Objective : Testing the new model WAN2.1
The 26th of February ComfyUI released an update to support the Wan2.1 model.
Wan2.1 is a series of 4 video generation models, including:
Text-to-video 14B: Supports both 480P and 720P
Image-to-video 14B 720P: Supports 720P
Image-to-video 14B 480P: Supports 480P
Text-to-video 1.3B: Supports 480P
You can find all the files and workflow to download from the link : https://blog.comfy.org/p/wan21-video-model-native-support
Both models Image-to-video 14B are more than 32GB of space.
After downloading all the files an put on the right folders:
Choose one of the diffusion models → Place in
ComfyUI/models/diffusion_models
umt5_xxl_fp8_e4m3fn_scaled.safetensors → Place in
ComfyUI/models/text_encoders
clip_vision_h.safetensors → Place in
ComfyUI/models/clip_vision
wan_2.1_vae.safetensors → Place in
ComfyUI/models/vae
I tested the workflow on the site with an inage
With my 4080Nvidia took about 5 minute to generate a video of 2 seconds.
The quality is great and specially hands are working well now.

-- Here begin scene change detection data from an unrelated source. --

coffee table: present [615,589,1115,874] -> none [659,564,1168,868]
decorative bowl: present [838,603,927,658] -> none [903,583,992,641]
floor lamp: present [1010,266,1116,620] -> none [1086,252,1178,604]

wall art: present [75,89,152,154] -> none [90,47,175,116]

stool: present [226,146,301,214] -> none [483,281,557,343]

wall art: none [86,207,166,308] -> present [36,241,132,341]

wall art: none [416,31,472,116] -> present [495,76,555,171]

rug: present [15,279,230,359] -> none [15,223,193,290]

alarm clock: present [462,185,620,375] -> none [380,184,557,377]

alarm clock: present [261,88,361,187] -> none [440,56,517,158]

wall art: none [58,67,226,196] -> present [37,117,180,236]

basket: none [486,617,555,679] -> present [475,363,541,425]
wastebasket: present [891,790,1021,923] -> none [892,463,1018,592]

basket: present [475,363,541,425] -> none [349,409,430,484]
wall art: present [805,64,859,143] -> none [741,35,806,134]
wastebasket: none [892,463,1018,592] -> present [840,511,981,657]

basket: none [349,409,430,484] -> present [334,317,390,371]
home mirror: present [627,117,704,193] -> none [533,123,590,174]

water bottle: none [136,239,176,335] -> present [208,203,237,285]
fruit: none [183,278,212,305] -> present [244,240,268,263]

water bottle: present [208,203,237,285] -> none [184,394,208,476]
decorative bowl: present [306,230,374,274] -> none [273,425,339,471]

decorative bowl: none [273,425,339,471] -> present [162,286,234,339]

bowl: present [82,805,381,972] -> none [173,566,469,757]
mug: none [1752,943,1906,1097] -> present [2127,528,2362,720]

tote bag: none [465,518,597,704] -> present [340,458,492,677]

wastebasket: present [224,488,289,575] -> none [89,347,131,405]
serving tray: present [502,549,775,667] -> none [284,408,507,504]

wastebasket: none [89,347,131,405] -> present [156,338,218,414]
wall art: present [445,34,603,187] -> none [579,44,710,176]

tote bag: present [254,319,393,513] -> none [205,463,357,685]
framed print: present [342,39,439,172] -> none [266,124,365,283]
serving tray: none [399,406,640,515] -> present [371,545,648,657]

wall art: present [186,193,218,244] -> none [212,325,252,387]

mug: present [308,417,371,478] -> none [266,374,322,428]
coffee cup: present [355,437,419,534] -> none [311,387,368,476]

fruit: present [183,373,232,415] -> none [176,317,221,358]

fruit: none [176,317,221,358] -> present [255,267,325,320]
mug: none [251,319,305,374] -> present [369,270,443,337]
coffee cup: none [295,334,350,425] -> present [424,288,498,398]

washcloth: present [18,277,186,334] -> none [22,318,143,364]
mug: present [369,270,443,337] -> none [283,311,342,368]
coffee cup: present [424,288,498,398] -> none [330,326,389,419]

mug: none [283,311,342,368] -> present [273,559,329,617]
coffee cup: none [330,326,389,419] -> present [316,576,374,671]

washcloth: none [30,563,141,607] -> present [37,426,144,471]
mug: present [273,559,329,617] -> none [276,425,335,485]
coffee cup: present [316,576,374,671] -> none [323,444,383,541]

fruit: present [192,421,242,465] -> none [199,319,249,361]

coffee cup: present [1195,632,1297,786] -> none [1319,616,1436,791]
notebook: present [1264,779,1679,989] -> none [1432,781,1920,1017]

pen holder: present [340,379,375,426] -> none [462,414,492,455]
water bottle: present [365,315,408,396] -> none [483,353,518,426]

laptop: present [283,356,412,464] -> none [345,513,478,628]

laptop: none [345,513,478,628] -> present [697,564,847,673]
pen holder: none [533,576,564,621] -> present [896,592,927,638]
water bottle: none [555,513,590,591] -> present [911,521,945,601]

Faces are not perfect, at the end of the process I use a workflow to increase x2 the size and improve the face:
Here are couple of video posted in Civitai : https://civitai.com/posts/13600566
I decided to generate with some images from one folder a short on YouTube with this procedure:
I happy for the quality, but really takes too long with my 16GB of VRAM.
So searching for civitai I found this :
https://civitai.com/models/1301129/wan-video-fastest-native-gguf-workflow-i2vandt2v
I have to say really thanks to the author https://civitai.com/user/Flow2 , the workflow worked perfectly.
Size of the workflow was set to 368x656 with 49 frames. It took less than 2 minutes to generate a video.
Only Issue, it had some issues to generate an API workflow, when exporting sometimes was given an error.
So I decide to change it a little bit (attached you see my version: Wan_I2V_65frames_368x656_24fps.json )
My idea was to create a workflow with some special words that I can replace and call the API.
I have a "personal tool" (I will release in the futuro in my itch profile https://misterm.itch.io/ but for now it is still work in progress)
I hate the Standard "Load Image" because you need to add you image to the input folder
Instead I use "Load Images from String" where you can write the filename with all the path.
In my case I wrote "#FILENAME#" to replace the value of it.
At the end of the workflow I added a RIFE VFI to increase by 2 the number of frames and I use the Video Combine to save it with 24fps in an #OUTPUTPATH# (I will replace it also with an api)
I have exported my workflow in API format
To avoid generating always the same seed, I change the value of the seed to #SEED# , normally my software will
You can run manually the images one by one, but my simple tool will process a folder with the api from a list, then I add some POSITIVE and NEGATIVE prompt . The I run to process all my files.
Technically it works quite fast, it takes an average of 180s (3 minutes) to generate a video of 5 seconds. Resolution 368x656 with 24fps.
The out is ok but still is not perfect, specially the faces.
When I finish my process, I check the video and remove the ugly ones.
The I do a second run with all the output with a workflow to upscale and change the face :
check out this article about : https://civitai.com/articles/8291/comfyui-face-swap-using-reactor
Here is an example: upcaled by 2 with face change to keep the same Model in all the videos.
Check out my toons channel for examples using this upscale tecnique (in this video below I used LTX instead of WAN 2). LTX is great but has some issues with hands and often writes annoying text and watermark on the screen.
Conclusion:
I am really happy with the results of WAN2.1 using the GUFF checkpoint, the quality of hands and details is much better that LTX. LTX is much faster and make longer videos but you have to check them all, often more than 30% of videos produced are bad and other videos you have to split some parts.